■ **About this exercise**
Please print, word for word, every line from the one that contains "H314 = Súlyos" through the last line of the records, and nothing else.

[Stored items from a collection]
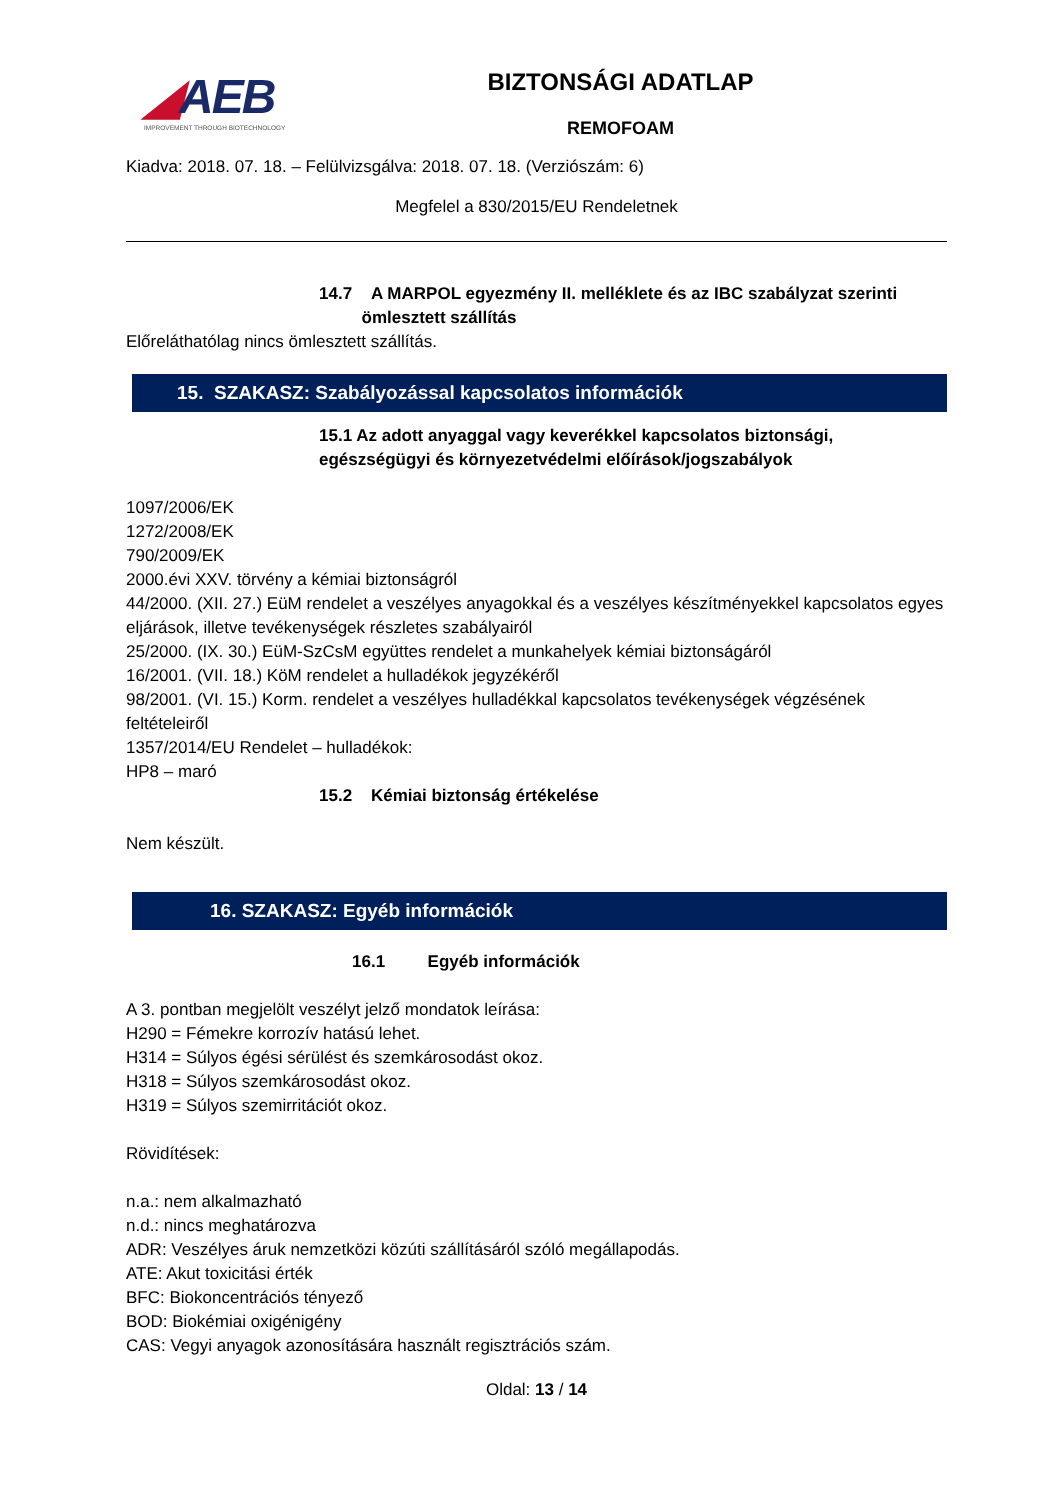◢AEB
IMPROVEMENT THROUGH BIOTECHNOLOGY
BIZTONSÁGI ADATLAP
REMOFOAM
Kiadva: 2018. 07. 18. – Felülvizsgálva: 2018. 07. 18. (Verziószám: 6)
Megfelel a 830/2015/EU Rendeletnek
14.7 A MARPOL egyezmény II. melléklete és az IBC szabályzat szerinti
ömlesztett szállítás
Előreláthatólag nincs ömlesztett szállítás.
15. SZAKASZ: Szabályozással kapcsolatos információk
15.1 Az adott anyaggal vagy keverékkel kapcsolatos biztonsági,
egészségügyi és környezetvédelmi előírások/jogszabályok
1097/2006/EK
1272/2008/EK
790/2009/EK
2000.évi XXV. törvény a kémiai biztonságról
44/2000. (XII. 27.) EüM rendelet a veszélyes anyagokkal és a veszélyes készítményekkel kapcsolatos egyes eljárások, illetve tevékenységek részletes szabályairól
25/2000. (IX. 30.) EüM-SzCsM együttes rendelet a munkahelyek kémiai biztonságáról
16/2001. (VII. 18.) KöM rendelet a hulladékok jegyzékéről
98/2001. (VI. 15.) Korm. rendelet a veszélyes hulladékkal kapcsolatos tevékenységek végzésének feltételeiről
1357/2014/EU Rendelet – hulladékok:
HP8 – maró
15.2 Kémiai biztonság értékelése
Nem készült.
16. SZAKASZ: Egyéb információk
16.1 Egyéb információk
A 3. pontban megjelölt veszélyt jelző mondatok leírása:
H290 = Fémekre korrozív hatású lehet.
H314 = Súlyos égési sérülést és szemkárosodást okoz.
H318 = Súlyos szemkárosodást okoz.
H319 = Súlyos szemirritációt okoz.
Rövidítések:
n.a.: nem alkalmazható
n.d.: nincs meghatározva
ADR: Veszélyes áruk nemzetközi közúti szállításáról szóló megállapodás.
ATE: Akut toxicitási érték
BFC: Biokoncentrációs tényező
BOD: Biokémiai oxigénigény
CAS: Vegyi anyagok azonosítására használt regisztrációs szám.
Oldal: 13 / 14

■ **Response box**
H314 = Súlyos égési sérülést és szemkárosodást okoz.
H318 = Súlyos szemkárosodást okoz.
H319 = Súlyos szemirritációt okoz.
Rövidítések:
n.a.: nem alkalmazható
n.d.: nincs meghatározva
ADR: Veszélyes áruk nemzetközi közúti szállításáról szóló megállapodás.
ATE: Akut toxicitási érték
BFC: Biokoncentrációs tényező
BOD: Biokémiai oxigénigény
CAS: Vegyi anyagok azonosítására használt regisztrációs szám.
Oldal: 13 / 14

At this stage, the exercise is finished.